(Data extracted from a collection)
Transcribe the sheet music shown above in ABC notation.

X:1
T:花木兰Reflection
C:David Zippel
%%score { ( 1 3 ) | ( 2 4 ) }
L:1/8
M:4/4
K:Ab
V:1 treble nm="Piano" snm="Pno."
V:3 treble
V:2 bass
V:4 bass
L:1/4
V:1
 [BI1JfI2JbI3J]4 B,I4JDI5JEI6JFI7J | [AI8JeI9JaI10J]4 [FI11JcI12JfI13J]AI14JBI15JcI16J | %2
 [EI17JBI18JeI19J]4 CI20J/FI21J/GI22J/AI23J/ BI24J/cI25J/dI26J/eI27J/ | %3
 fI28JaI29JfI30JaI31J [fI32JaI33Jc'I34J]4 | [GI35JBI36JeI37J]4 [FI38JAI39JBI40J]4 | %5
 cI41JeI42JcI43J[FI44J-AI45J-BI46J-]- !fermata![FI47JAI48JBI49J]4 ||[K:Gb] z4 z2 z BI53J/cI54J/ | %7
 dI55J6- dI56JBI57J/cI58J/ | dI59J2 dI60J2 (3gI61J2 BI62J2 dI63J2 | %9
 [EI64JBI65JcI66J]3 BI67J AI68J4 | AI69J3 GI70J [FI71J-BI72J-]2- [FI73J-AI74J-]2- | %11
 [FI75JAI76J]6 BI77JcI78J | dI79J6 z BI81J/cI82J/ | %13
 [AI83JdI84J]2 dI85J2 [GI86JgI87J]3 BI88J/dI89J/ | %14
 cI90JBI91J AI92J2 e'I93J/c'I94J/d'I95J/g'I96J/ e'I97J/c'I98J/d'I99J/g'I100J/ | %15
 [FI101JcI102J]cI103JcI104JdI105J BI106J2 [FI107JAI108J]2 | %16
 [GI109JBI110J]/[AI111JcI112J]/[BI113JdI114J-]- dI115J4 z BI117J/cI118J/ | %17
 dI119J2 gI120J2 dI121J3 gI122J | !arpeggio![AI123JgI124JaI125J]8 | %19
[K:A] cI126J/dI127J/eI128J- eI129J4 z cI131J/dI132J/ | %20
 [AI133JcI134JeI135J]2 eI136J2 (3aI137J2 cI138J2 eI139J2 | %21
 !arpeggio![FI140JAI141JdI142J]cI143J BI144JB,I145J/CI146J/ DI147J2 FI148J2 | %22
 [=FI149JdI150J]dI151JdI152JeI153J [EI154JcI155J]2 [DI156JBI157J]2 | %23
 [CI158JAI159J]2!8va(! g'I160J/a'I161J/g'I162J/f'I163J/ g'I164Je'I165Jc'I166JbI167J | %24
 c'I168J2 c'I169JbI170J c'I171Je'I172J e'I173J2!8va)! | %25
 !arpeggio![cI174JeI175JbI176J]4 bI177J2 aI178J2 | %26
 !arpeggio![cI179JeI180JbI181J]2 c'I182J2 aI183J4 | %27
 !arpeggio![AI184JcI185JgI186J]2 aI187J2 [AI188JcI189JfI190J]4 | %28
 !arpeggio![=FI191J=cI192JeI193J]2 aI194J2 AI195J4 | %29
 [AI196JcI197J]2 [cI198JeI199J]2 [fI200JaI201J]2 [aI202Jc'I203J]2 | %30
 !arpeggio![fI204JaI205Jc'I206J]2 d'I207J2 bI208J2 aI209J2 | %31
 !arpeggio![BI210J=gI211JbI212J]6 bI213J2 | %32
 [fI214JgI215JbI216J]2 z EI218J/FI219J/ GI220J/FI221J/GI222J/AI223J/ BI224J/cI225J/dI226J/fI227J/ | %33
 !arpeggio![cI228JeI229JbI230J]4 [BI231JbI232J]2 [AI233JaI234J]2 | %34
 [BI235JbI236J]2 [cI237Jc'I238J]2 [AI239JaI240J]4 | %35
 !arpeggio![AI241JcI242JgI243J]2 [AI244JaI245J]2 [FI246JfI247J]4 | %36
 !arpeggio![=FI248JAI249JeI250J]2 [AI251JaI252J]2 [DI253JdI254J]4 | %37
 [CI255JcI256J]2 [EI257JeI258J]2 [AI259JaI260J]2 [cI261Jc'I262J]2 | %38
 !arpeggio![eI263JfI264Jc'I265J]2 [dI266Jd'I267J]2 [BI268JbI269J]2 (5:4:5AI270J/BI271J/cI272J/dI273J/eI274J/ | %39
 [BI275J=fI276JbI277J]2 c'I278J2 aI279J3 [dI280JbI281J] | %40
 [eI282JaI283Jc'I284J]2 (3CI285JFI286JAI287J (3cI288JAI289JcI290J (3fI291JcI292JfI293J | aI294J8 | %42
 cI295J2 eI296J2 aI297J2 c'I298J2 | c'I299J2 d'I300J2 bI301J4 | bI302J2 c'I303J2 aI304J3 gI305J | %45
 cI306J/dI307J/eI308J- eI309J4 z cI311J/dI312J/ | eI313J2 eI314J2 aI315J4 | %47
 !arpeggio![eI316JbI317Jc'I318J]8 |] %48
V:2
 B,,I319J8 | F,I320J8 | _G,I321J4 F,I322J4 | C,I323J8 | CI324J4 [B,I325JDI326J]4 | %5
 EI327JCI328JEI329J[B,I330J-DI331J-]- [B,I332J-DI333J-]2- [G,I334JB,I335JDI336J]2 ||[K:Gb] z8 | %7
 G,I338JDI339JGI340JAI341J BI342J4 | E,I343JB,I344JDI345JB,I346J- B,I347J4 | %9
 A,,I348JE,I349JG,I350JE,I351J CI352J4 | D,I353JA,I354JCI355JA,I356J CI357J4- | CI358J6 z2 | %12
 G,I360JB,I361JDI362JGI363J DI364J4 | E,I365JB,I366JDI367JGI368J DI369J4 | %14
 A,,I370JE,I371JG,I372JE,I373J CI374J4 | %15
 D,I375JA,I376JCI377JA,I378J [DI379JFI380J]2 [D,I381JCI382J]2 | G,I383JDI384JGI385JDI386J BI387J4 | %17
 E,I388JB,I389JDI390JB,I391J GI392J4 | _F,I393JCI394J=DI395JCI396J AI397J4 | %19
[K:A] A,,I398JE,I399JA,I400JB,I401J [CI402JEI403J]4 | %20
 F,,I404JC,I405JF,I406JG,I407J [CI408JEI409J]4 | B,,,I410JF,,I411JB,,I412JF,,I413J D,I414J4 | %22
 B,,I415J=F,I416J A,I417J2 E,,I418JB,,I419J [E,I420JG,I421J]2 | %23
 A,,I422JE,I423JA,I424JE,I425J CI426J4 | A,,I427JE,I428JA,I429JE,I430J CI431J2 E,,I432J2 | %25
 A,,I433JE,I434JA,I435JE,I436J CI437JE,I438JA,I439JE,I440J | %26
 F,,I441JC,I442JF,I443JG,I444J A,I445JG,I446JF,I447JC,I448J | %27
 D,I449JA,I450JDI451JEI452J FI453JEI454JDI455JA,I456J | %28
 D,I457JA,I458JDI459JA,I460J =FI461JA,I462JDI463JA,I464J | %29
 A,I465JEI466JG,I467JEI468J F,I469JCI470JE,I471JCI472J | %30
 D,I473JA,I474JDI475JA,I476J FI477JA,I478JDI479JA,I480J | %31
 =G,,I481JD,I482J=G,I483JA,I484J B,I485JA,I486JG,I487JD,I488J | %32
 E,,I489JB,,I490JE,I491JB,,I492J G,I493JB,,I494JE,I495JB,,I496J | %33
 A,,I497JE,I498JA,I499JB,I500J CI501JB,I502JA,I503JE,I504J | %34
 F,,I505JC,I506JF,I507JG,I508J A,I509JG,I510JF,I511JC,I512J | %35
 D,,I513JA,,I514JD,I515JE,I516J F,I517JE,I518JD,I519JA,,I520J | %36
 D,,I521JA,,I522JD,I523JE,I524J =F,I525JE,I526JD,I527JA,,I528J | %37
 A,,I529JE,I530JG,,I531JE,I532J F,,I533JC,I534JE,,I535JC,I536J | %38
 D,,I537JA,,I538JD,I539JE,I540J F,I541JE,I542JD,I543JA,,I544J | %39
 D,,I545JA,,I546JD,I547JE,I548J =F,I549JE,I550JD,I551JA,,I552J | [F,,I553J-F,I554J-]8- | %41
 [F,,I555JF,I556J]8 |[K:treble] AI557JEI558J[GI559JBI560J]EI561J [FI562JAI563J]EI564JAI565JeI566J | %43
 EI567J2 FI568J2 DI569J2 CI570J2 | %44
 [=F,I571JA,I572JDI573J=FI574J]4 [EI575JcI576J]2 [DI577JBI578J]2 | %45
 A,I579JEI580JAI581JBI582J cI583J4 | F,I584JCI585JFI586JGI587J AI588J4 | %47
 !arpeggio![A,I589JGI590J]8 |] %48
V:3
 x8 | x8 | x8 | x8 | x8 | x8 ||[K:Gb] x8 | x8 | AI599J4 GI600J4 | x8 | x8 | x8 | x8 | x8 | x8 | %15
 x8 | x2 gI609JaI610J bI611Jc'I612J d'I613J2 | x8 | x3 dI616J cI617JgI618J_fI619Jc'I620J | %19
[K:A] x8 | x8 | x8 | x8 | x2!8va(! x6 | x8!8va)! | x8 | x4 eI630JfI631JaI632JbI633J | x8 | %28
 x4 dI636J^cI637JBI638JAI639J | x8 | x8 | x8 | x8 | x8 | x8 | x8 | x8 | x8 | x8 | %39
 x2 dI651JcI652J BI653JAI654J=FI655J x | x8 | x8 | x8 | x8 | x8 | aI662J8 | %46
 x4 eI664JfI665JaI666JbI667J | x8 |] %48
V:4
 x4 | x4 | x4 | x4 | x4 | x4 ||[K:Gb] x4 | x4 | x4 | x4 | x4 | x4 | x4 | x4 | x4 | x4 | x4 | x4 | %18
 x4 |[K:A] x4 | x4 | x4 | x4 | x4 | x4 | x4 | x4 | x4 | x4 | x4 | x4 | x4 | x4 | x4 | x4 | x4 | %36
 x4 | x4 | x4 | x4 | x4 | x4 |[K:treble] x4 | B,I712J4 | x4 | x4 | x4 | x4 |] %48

• EXERCISE GOAL:
Identify every line of the material above that contains the string "treble", and copy each of those lines in full.

• WRITTEN REPLY:
V:1 treble nm="Piano" snm="Pno."
V:3 treble
 [F,,I555JF,I556J]8 |[K:treble] AI557JEI558J[GI559JBI560J]EI561J [FI562JAI563J]EI564JAI565JeI566J | %43
 x4 | x4 | x4 | x4 | x4 | x4 |[K:treble] x4 | B,I712J4 | x4 | x4 | x4 | x4 |] %48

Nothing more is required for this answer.